Pour qu’Israël se conforme au droit

Dans cette lettre ouverte à François Fillon et à Michèle Alliot-Marie, Jean-Guy Greilsamer explique les raisons de son engagement dans des actions pacifiques de boycott des produits d’Israël.

Jean-Guy Greilsamer  • 4 mars 2010 abonné·es

Monsieur le Premier ministre,
Madame la ministre de la Justice,

Avant d’aborder l’objet de cette lettre, je me présente par quelques détails dont vous comprendrez plus loin la signification.

Je suis né en 1946 et suis juif. Ma famille, comme la plupart des familles juives, a subi de lourdes pertes pendant la guerre. De nombreux parents, que je n’ai donc jamais connus, ont disparu en camp de concentration : ma grand-mère maternelle, des oncles, des tantes et des cousins.
Mon enfance a baigné dans une ambiance juive, rythmée par des fêtes et des rencontres familiales, et j’ai fait ma bar-mitzvah en 1959 (à Bar-le-Duc). Je garde un assez bon souvenir de cette période, et mes parents, bien que de nature très inquiète, ne passaient pas leur temps à ressasser continuellement les souvenirs du génocide.

Lors de ma bar-mitzvah, j’ai lu solennellement dans la synagogue un texte imprimé, que j’ai gardé, dans lequel il est écrit : «  Je prends l’engagement de devenir un membre utile de la société et un bon citoyen de mon pays. »
Eh bien, monsieur le Premier ministre, madame la ministre de la Justice, c’est cette promesse qui me guide quand je m’engage dans des actions pacifiques de boycott des produits d’Israël, actions que je poursuivrai résolument aux côtés d’autres manifestants tant que cet État ne se conformera pas au droit international.

Cet État développe en effet depuis longtemps une politique de dépossession, d’exclusion, d’expulsion, de colonisation et d’humiliation du peuple palestinien : colonisation ininterrompue de la Cisjordanie, blocus de Gaza, atteintes graves aux droits des Palestiniens d’Israël, judaïsation de Jérusalem, refus du droit au retour des très nombreuses familles expulsées lors de la création de l’État d’Israël.

Cet État, qui prétend agir au nom des Juifs du monde entier et brandit constamment l’ignoble chantage à l’antisémitisme, est criminel pour la population palestinienne et suicidaire pour la population juive. Comme il méprise le droit international, qu’il jouit d’une impunité persistante et que sa politique provoque l’accroissement de nombreux conflits ou tensions dans le monde, beaucoup de citoyens épris de justice, dont je suis, ont compris qu’il était temps de développer une campagne de Boycott, Désinvestissement et Sanctions (BDS) à l’image de celle qui a contribué à mettre fin à l’apartheid en Afrique du Sud.

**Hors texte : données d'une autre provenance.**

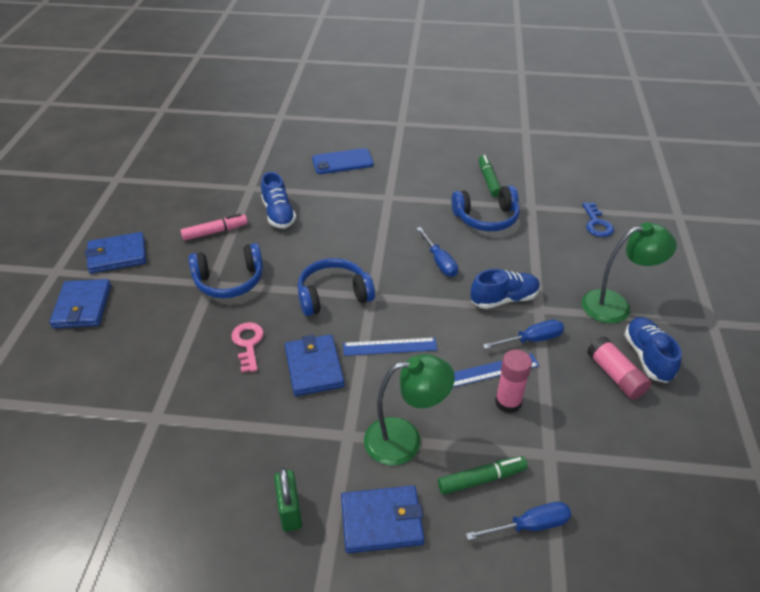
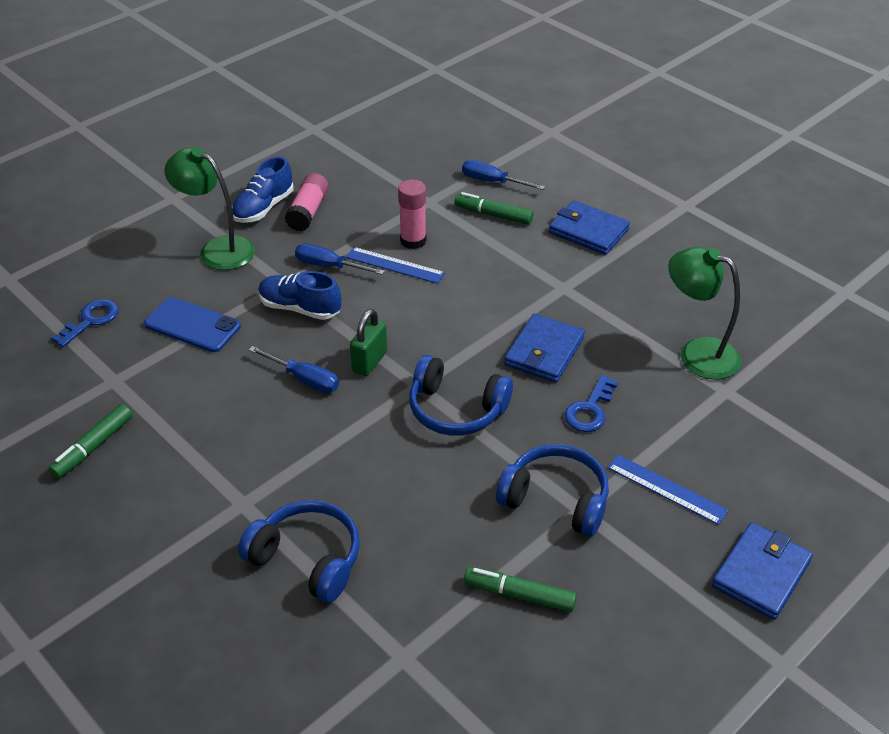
camera: 140 degrees left, 0 degrees up
blue wallet [85,232,146,274] -> none
pink marker [180,213,248,241] -> green marker [464,567,577,612]
pink key [231,322,264,373] -> blue key [565,375,618,432]
blue shoe [261,172,296,228] -> none
green padlock [274,467,302,532] -> green padlock moved to [350,309,387,376]
blue phone [312,148,374,174] -> blue phone moved to [144,297,241,352]
blue ruler [343,338,437,356] -> blue ruler moved to [608,454,728,525]
green lamp [364,354,455,465] -> green lamp moved to [668,247,741,380]
blue screwdriver [416,227,458,277] -> blue screwdriver turned 105 degrees clockwise [249,346,339,393]
blue headphones [452,185,520,231] -> blue headphones moved to [238,500,360,603]

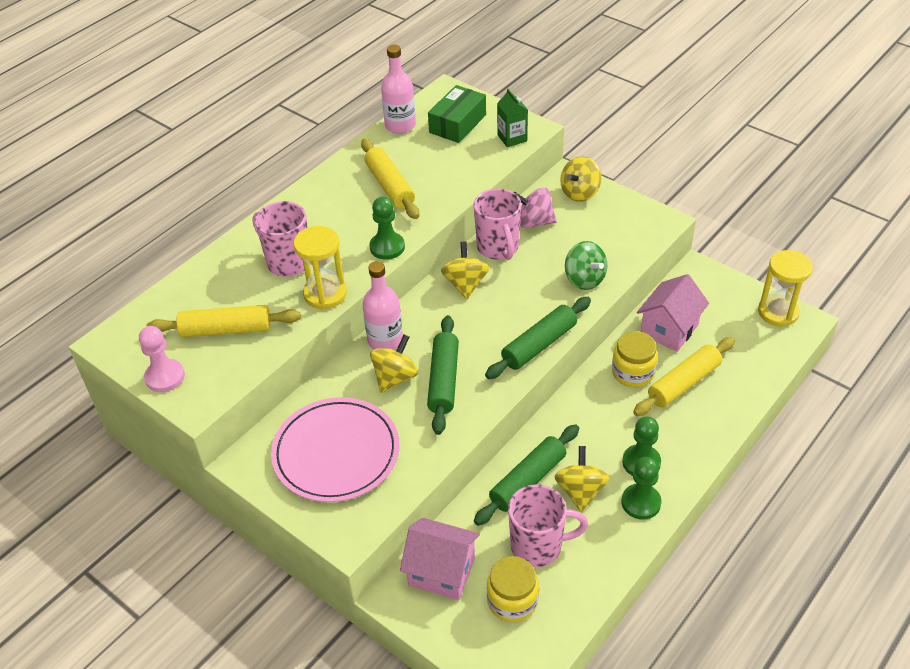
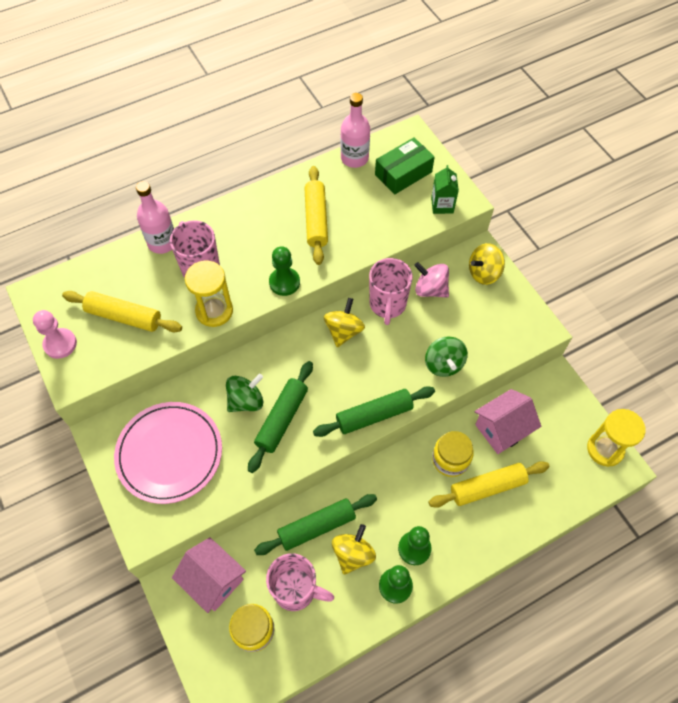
camera: 20 degrees right, 15 degrees up
pink bottle [362,261,403,350] -> pink bottle moved to [136,181,174,254]
yellow spinning top [370,334,418,393] -> green spinning top [226,374,263,412]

J’ai été très choqué par vos discours devant le Crif, qui visent à criminaliser BDS et à prétendre sans aucune preuve que ce mouvement appelle à boycotter les produits casher. Et la condamnation à Bordeaux de Mme Sakina Arnaud pour « incitation à la haine raciale, nationale et religieuse » est injustifiable.
Je suis disposé, si cela vous intéresse,
à vous exposer plus longuement mes convictions, voire à en discuter avec vous.

Mais, en tant que Juif attaché à la justice et aux droits des peuples, je continuerai, comme beaucoup d’autres concitoyens guidés par leur conscience, à persévérer dans le mouvement de Boycott, Désinvestissement et Sanctions contre Israël jusqu’à ce que cet État se conforme au droit international et reconnaisse les droits du peuple palestinien.

Veuillez agréer, monsieur le Premier ministre, madame la ministre de la Justice, mes salutations citoyennes.